Posted on 08 Mar 2011
Federal regulators and the top law enforcement officers in all fifty states are looking to make signficant changes to the home loan industry. If these changes are implemented, borrowers who take out home loans and the investors who buy them will work closer together and find common ground to minimize foreclosures, diminishing the the power of the middle men whose task this is.
A 27-page proposed settlement agreement sent last week by a coalition of all 50 state attorneys general and five federal agencies to the nation's five largest home loan firms details how mortgage companies should treat borrowers who fall behind on their payments.
It's the opening salvo in what will be a months-long negotiation between the nation's largest banks and the officials who oversee them to settle state and federal claims that they abused borrowers and illegally foreclosed on homes.
"Laws were not being followed by the servicers," Illinois Attorney General Lisa Madigan said Monday. "That absolutely has to change."
Regulators, investors and consumer advocates have long complained of a crooked system in which the firms that are supposed to collect payments from borrowers and distribute the proceeds to investors, known as mortgage servicers, have worked to their own advantage rather than working for those they're supposed to represent -- investors.
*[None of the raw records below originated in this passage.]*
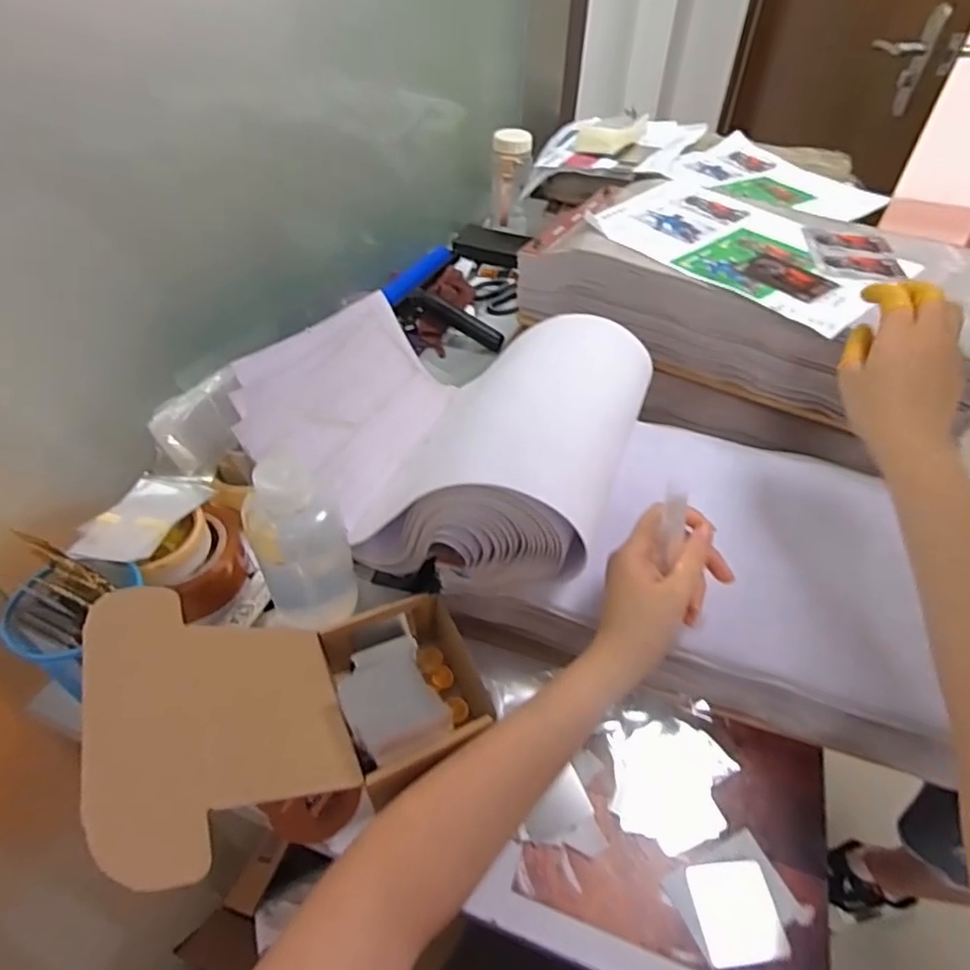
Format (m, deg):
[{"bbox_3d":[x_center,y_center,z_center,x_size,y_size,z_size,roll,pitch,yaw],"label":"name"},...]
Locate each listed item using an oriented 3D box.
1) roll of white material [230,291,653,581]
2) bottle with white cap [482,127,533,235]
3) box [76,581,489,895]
[{"bbox_3d":[-0.039,-0.063,0.605,0.366,0.143,0.284,23,49,20],"label":"roll of white material"},{"bbox_3d":[0.043,-0.529,1.080,0.073,0.166,0.075,4,45,3],"label":"bottle with white cap"},{"bbox_3d":[-0.112,0.144,0.414,0.223,0.155,0.171,-17,48,-18],"label":"box"}]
The proposed checklist of changes, the result of federal and state probes into big banks' foreclosure practices, tries to fix that. The Departments of Justice, Treasury, and Housing and Urban Development support the proposal. So do the Federal Trade Commission and the nascent Bureau of Consumer Financial Protection.
Currently, servicers have wide discretion in how they process payments and treat distressed borrowers and the investors who own those mortgages. State attorneys general want that discretion to be narrowed, incentives to be altered, and a new system to emerge in which homeowners would see their payments reduced and investors would experience decreased losses as a result of avoiding foreclosure.